Palestinian Arab Idol winner receives hero's welcome in Gaza
Thousands of fans greet Mohammed Assaf upon his return to Gaza after winning singing competition in Egypt.
Tens of thousands of joyous fans turned out on Tuesday to welcome "Arab Idol" Mohammed Assaf on his return to the Gaza Strip and the song contest winner appealed for harmony among divided Palestinians.
The fresh-faced 22-year-old from humble roots in a Gaza refugee camp has endeared millions of voting television viewers with his Palestinian patriotic anthems and folk songs.
Police from the Islamist Hamas movement that controls Gaza could barely hold back the crowds that waited for the grey-suited Assaf outside the gate of the territory's Rafah border crossing with Egypt.
His car drove through a sea of cheering Palestinians, some of whom climbed electricity poles and took to rooftops for a better glimpse of the young star, who was declared the winner of the popular pan-Arab competition in Beirut on Saturday.
"Thanks everyone, without you I would have never won," Assaf said at a news conference after his arrival.
He returned to a Palestinian enclave where political rifts run deep.
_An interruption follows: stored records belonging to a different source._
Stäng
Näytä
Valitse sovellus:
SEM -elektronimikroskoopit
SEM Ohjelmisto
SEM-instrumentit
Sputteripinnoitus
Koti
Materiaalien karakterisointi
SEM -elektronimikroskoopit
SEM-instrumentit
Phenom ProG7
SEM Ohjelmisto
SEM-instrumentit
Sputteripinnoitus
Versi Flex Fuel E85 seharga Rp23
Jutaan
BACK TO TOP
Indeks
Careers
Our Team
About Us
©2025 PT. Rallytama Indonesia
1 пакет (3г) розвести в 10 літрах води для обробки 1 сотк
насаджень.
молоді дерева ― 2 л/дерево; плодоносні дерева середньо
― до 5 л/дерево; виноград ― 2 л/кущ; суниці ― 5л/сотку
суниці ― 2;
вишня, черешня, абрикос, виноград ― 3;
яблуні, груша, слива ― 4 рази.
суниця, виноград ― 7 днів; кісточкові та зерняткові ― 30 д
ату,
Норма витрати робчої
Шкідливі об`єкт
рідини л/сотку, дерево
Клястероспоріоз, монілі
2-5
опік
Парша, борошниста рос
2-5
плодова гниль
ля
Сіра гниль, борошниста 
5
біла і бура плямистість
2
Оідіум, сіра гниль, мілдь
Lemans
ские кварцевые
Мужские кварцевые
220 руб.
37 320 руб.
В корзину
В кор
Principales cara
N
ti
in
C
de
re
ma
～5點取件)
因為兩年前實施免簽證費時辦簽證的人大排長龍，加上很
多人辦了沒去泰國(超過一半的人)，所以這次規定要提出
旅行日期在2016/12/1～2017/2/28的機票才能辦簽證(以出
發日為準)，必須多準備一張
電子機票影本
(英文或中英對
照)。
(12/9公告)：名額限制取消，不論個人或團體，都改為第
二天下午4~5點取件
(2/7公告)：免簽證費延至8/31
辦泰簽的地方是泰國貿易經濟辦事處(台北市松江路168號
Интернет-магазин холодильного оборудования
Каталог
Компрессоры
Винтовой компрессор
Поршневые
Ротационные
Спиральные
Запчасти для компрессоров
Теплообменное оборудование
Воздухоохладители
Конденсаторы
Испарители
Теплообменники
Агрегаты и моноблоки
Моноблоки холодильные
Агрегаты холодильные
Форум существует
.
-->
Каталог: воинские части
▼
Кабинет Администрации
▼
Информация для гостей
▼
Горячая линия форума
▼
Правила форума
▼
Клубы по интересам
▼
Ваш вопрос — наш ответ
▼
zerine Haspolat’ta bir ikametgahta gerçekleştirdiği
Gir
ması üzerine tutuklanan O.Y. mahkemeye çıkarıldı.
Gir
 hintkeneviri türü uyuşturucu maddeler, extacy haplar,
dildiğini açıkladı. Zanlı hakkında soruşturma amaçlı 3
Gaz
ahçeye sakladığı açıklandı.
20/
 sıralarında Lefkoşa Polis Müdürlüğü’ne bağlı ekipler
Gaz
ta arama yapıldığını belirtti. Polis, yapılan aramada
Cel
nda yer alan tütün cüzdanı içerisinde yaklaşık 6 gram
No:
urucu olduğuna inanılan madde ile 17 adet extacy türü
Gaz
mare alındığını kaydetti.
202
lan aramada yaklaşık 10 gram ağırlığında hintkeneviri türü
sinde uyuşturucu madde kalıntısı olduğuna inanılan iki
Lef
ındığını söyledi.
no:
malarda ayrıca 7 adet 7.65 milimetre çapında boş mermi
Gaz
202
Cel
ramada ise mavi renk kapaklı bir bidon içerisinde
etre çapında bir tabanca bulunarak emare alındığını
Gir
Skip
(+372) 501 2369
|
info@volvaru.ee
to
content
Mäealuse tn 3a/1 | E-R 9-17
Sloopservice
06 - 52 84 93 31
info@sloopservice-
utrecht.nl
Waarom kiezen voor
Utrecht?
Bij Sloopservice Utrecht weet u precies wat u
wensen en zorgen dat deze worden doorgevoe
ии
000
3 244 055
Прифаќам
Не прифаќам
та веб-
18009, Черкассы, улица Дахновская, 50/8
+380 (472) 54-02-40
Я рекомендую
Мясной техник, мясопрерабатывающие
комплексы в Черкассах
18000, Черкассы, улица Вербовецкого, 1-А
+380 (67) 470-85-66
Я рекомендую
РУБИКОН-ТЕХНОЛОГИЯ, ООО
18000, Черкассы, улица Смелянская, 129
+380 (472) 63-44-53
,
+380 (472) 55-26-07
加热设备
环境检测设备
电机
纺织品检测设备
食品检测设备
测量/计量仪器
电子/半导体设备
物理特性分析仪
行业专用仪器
Hamas, which won a 2006 parliamentary election, seized control of Gaza from forces loyal to Western-backed President Mahmoud Abbas's Fatah party in 2007.
"I call for an end to division and I will continue to call for unity in all speeches I make," Assaf said.
Signaling its tacit endorsement of the singer, Hamas - which frowns on non-Islamic songs and the Western-style glitz of TV talent shows - sent officials from the Gaza-based Ministry of Culture to the border crossing to welcome him.
Fatah officials were also there, and many in the crowd waved the mainstream movement's yellow flags.
After his victory, Assaf was named by the United Nations as its first youth ambassador to Palestinian refugee camps in the territories and in neighboring countries. He is expected to visit the West Bank to perform.
"We won hope," said Abu Khalil, a 65-year-old Gaza resident. "I hope political leaders can learn something from Assaf - that love unites people, not hatred."